What is wanted is the line holding "מרכז חוגים אורנית רחוב השקד 7" and every later line through the end of the entries, set down exactly.
Information shown below:
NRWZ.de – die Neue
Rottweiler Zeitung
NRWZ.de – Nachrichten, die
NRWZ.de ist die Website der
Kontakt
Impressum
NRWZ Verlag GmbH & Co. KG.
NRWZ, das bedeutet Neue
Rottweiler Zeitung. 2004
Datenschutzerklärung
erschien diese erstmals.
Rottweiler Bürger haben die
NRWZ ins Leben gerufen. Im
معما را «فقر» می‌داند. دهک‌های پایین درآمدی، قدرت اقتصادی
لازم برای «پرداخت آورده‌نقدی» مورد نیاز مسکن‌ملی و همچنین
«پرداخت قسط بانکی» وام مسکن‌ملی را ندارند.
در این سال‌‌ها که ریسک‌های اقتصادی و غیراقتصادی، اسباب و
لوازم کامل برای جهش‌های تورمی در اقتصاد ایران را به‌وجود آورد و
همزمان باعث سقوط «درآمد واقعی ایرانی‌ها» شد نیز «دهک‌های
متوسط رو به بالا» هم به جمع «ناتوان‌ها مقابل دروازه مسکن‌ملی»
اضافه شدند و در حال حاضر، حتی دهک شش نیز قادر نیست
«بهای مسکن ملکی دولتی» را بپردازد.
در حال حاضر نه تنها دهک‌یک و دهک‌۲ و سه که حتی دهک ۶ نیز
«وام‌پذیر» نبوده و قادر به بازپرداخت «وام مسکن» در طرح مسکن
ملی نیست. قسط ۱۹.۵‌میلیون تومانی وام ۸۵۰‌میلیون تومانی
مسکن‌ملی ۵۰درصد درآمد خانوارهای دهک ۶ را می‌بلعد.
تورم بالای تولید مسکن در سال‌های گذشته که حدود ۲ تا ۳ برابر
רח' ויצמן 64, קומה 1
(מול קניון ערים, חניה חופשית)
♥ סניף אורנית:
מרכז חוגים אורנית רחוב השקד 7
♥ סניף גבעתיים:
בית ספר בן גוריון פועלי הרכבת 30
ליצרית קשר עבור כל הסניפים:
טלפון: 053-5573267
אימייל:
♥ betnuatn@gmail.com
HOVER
End of Information shown.
- **Output for this task**:
מרכז חוגים אורנית רחוב השקד 7
♥ סניף גבעתיים:
בית ספר בן גוריון פועלי הרכבת 30
ליצרית קשר עבור כל הסניפים:
טלפון: 053-5573267
אימייל:
♥ betnuatn@gmail.com
HOVER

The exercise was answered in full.